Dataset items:
####

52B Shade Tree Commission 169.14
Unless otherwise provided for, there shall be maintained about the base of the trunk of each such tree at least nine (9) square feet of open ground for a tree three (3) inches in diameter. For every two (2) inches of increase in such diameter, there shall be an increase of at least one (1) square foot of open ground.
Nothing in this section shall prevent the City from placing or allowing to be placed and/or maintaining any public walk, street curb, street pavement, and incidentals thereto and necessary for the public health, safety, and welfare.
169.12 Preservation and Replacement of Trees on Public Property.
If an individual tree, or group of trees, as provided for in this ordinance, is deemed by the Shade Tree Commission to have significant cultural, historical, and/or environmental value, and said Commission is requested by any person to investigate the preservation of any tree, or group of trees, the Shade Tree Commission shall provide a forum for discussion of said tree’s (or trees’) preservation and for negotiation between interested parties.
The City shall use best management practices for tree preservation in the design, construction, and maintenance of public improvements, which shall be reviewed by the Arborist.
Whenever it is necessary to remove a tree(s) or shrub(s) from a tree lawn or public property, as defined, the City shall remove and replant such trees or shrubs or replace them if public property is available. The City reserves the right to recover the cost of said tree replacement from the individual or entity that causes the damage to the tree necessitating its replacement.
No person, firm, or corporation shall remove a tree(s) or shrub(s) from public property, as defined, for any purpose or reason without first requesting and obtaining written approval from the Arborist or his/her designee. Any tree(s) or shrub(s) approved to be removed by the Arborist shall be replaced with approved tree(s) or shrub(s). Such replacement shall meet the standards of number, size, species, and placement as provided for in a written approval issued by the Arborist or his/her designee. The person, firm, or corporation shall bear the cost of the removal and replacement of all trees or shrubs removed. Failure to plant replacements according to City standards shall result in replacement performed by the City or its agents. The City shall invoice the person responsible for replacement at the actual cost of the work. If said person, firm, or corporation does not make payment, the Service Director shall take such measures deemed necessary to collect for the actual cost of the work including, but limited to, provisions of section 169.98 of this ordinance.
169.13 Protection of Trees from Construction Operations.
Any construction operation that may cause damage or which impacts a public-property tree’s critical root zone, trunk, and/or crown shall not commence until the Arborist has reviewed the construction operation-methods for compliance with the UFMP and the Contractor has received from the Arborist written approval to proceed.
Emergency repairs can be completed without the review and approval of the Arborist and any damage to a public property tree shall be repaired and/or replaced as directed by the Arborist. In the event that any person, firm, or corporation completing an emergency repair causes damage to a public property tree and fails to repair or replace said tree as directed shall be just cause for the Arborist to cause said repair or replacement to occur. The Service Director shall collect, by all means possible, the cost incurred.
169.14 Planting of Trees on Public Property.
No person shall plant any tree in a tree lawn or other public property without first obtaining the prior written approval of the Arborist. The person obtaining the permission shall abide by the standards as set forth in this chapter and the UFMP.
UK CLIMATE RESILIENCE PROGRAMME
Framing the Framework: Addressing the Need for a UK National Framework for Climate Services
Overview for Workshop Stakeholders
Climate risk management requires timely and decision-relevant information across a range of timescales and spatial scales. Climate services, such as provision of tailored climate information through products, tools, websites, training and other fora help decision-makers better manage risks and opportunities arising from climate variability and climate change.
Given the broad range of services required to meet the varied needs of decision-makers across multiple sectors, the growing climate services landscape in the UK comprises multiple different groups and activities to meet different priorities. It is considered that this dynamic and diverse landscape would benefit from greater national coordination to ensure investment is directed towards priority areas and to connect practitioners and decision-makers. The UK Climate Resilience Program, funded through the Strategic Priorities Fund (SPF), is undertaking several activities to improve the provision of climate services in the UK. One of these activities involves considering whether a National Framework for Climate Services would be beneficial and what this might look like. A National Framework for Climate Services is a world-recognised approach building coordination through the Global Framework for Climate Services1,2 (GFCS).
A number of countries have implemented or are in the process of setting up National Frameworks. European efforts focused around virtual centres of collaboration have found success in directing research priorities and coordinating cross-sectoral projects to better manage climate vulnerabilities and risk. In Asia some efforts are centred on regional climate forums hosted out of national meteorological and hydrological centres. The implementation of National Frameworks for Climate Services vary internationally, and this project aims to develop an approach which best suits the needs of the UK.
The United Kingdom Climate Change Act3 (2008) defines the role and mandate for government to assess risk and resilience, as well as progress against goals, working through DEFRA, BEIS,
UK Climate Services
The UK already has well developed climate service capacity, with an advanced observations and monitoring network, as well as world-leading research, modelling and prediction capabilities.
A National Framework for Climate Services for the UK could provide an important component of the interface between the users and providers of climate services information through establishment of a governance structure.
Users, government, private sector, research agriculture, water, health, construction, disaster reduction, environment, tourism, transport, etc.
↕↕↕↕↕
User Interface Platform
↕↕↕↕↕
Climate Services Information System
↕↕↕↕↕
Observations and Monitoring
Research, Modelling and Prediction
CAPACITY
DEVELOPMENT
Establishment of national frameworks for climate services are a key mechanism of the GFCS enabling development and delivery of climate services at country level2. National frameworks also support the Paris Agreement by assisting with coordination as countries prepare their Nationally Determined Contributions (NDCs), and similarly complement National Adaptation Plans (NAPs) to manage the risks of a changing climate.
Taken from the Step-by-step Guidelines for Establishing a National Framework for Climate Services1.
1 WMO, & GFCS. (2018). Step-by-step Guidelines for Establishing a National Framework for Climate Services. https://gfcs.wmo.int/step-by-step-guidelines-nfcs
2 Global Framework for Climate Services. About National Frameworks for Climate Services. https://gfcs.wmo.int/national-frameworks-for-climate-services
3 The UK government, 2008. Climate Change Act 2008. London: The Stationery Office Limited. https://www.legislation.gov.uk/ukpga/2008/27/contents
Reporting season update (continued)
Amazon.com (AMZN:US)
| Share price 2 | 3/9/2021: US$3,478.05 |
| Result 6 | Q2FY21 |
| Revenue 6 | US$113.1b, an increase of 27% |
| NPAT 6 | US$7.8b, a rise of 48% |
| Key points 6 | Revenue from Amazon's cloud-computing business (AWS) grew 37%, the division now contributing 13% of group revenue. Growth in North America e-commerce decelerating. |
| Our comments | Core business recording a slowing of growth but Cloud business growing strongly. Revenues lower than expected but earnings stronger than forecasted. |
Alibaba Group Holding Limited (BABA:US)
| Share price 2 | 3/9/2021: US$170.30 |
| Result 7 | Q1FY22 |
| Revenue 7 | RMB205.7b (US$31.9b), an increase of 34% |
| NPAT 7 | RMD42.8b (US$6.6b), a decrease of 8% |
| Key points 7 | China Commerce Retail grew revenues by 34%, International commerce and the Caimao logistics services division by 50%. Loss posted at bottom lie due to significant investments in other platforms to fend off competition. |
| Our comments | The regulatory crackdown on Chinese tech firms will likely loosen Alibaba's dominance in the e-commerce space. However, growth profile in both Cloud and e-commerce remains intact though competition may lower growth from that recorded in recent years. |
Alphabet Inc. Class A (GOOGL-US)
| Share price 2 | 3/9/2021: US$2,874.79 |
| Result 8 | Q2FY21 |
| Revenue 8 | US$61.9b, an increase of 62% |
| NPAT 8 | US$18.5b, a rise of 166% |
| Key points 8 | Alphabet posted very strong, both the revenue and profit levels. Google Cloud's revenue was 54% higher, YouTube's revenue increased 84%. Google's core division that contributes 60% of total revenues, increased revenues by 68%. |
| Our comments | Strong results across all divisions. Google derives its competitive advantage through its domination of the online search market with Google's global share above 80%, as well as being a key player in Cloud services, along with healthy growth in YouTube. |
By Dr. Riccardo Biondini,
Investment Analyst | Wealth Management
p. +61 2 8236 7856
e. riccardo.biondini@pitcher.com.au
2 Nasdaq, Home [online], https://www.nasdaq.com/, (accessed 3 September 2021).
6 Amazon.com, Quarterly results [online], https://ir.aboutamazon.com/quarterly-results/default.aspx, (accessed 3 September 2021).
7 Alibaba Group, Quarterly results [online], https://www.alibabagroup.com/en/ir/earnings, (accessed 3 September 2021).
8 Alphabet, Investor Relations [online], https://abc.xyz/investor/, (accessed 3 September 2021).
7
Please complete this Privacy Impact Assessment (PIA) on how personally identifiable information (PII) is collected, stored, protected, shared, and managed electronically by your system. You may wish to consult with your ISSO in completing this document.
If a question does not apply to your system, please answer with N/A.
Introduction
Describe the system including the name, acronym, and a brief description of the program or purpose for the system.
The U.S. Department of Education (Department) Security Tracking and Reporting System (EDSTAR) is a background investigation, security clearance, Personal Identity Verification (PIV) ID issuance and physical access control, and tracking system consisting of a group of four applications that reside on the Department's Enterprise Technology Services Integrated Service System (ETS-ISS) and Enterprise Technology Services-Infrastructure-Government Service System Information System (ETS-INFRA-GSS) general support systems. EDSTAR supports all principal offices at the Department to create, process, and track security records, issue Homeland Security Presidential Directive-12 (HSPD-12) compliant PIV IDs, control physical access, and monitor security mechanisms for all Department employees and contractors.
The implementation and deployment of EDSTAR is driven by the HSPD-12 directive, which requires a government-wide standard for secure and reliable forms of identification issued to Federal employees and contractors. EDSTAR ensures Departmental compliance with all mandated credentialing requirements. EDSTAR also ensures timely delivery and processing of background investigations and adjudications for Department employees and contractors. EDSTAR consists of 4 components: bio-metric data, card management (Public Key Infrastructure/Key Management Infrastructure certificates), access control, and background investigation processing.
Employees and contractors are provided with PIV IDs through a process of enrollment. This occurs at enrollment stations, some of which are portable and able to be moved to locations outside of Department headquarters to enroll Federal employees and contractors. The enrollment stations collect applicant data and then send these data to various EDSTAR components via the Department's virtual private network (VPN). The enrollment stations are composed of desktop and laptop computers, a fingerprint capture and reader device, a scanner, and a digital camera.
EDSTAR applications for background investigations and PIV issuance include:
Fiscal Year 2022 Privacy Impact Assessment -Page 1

####

# YOUR ASSIGNMENT
Looking over the records, find each line with the word "Reporting" and copy it.

# OUTPUT OF THE EXERCISE
Reporting season update (continued)
The U.S. Department of Education (Department) Security Tracking and Reporting System (EDSTAR) is a background investigation, security clearance, Personal Identity Verification (PIV) ID issuance and physical access control, and tracking system consisting of a group of four applications that reside on the Department's Enterprise Technology Services Integrated Service System (ETS-ISS) and Enterprise Technology Services-Infrastructure-Government Service System Information System (ETS-INFRA-GSS) general support systems. EDSTAR supports all principal offices at the Department to create, process, and track security records, issue Homeland Security Presidential Directive-12 (HSPD-12) compliant PIV IDs, control physical access, and monitor security mechanisms for all Department employees and contractors.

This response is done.